◆ About this task ◆
Pictures stay out of the copy, which must hold exactly the lines from the one containing "[339,247,395,260] boolean ->" through the end of the material below.

◆ Supplied data ◆
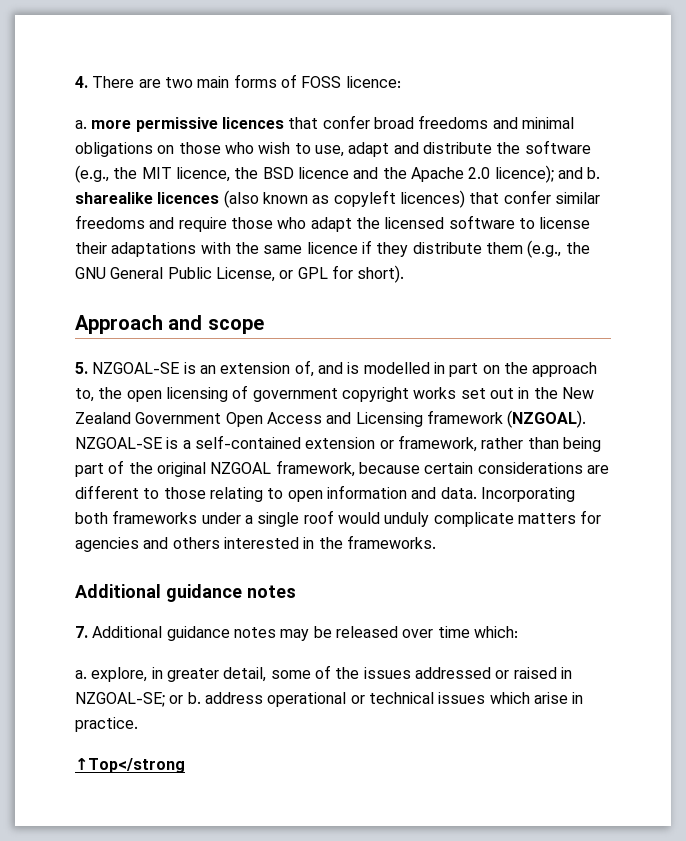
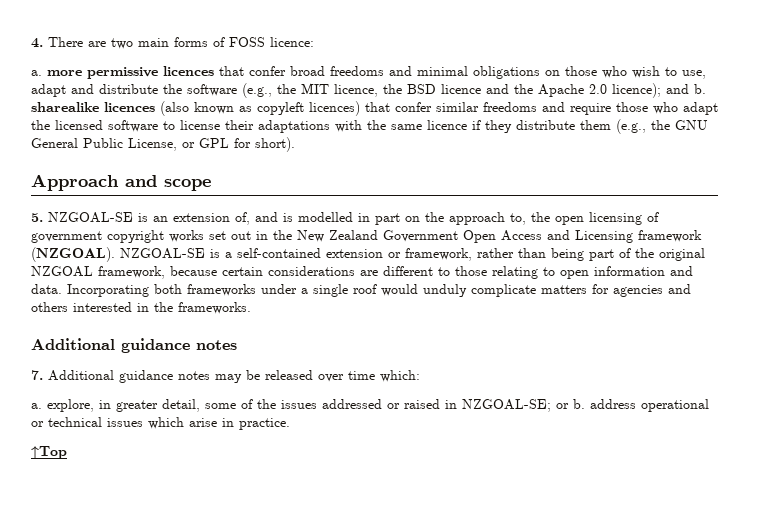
[75,758,185,773] ↑Top</strong -> [31,446,67,459] ↑Top

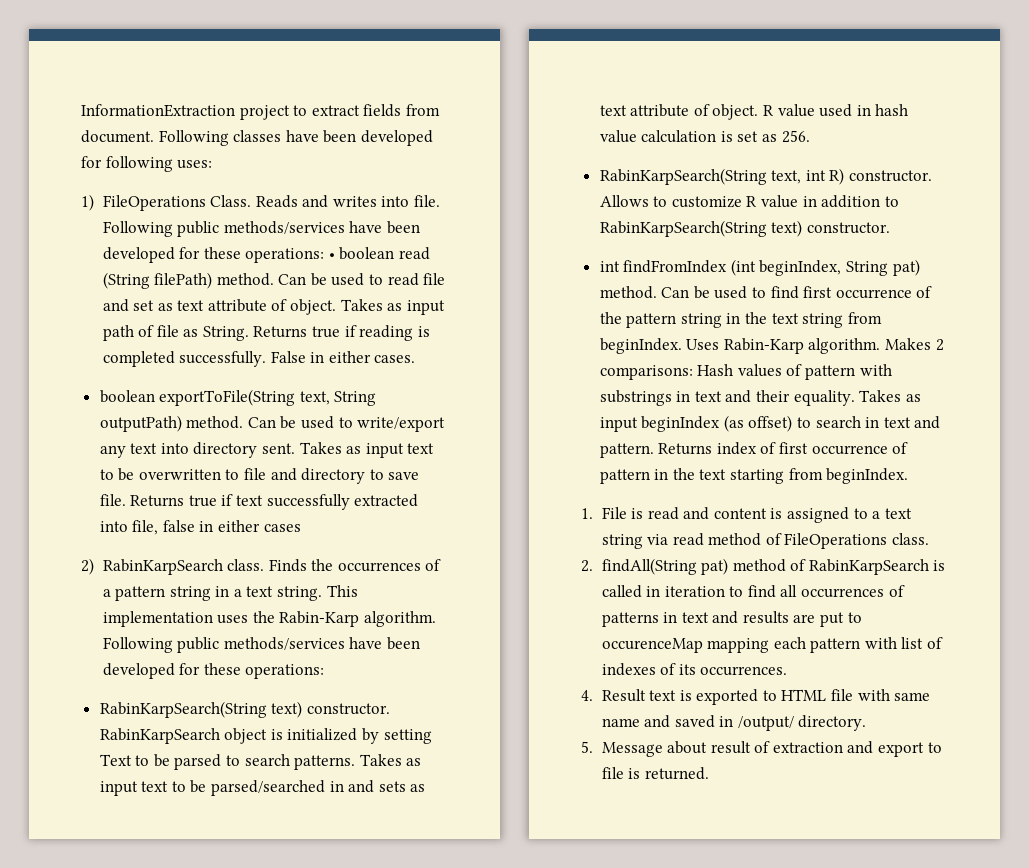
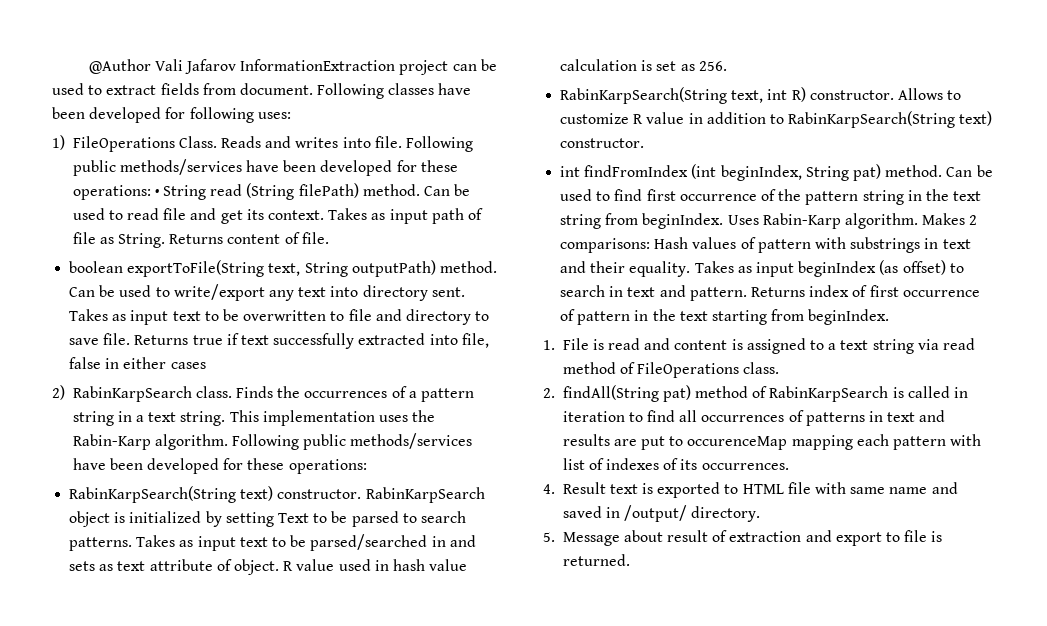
[81,104,290,120] InformationExtraction project -> [88,59,497,75] [52,83,84,95] @Author Vali Jafarov InformationExtraction project can be used
[339,247,395,260] boolean -> [163,185,207,200] String
[133,299,337,315] set as text attribute of object. -> [220,209,325,224] get its context.
[312,325,430,341] [102,351,416,367] true if reading is completed successfully. False in either cases. -> [227,232,329,244] content of file.

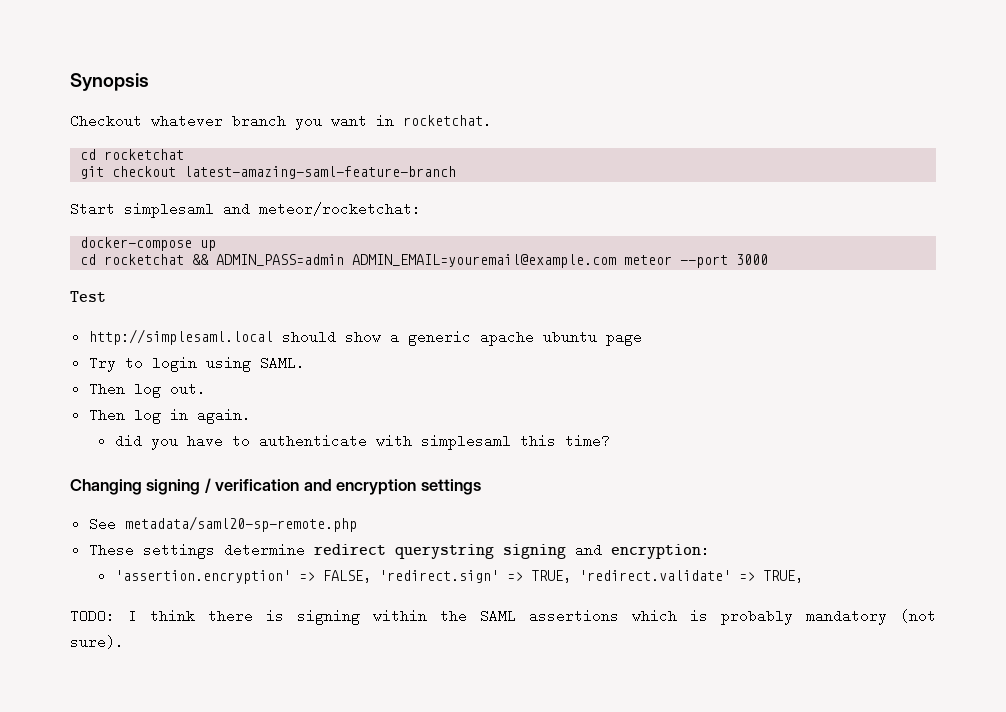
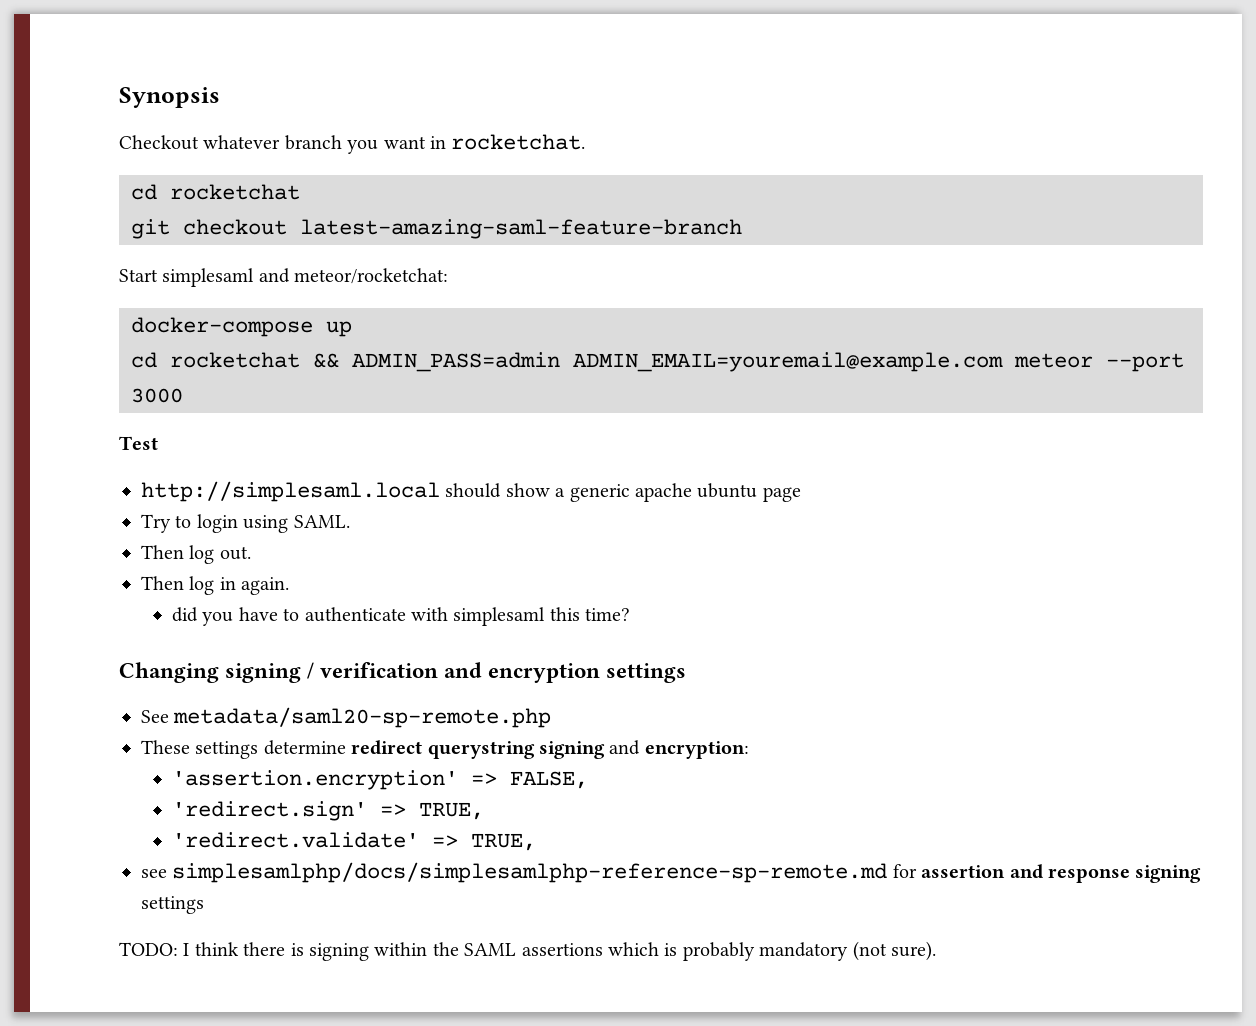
(371, 576) none -> (588, 780) //
(571, 576) none -> (484, 811) //
(803, 576) none -> [141,862,1202,883] [141,896,204,914] // see simplesamlphp/docs/simplesamlphp-reference-sp-remote.md for assertion and response signing settings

◆ Response ◆
[339,247,395,260] boolean -> [163,185,207,200] String
[133,299,337,315] set as text attribute of object. -> [220,209,325,224] get its context.
[312,325,430,341] [102,351,416,367] true if reading is completed successfully. False in either cases. -> [227,232,329,244] content of file.

(371, 576) none -> (588, 780) //
(571, 576) none -> (484, 811) //
(803, 576) none -> [141,862,1202,883] [141,896,204,914] // see simplesamlphp/docs/simplesamlphp-reference-sp-remote.md for assertion and response signing settings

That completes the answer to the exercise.